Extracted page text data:
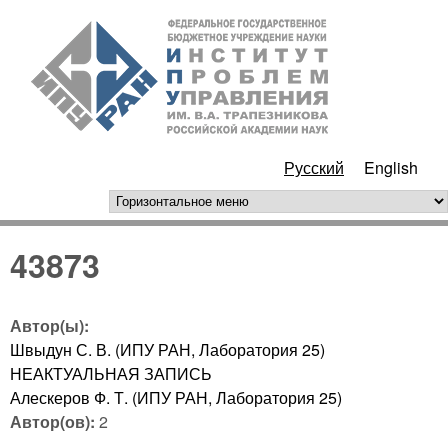
Перейти к основному
ИПУ
содержанию
РАН
Русский
English
горизонтальное меню
43873
Автор(ы):
Швыдун С. В. (ИПУ РАН, Лаборатория 25)
НЕАКТУАЛЬНАЯ ЗАПИСЬ
Алескеров Ф. Т. (ИПУ РАН, Лаборатория 25)
Автор(ов):
2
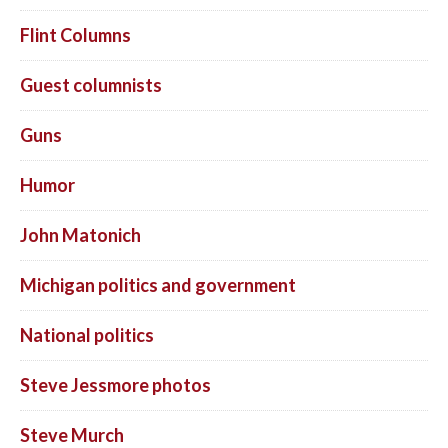
Flint Columns
Guest columnists
Guns
Humor
John Matonich
Michigan politics and government
National politics
Steve Jessmore photos
Steve Murch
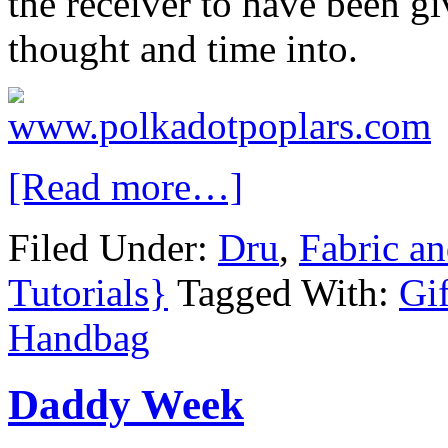
the receiver to have been gi
thought and time into.
[Read more…]
Filed Under:
Dru
,
Fabric a
Tutorials}
Tagged With:
Gif
Handbag
Daddy Week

> **WHAT THE EXERCISE ASKS**: Retype all the data exactly; skip the pictures.

> **SOLUTION BELOW**:
Перейти к основному
ИПУ
содержанию
РАН
Русский
English
горизонтальное меню
43873
Автор(ы):
Швыдун С. В. (ИПУ РАН, Лаборатория 25)
НЕАКТУАЛЬНАЯ ЗАПИСЬ
Алескеров Ф. Т. (ИПУ РАН, Лаборатория 25)
Автор(ов):
2
Flint Columns
Guest columnists
Guns
Humor
John Matonich
Michigan politics and government
National politics
Steve Jessmore photos
Steve Murch
the receiver to have been gi
thought and time into.
[Read more…]
Filed Under:
Dru
,
Fabric a
Tutorials}
Tagged With:
Gif
Handbag
Daddy Week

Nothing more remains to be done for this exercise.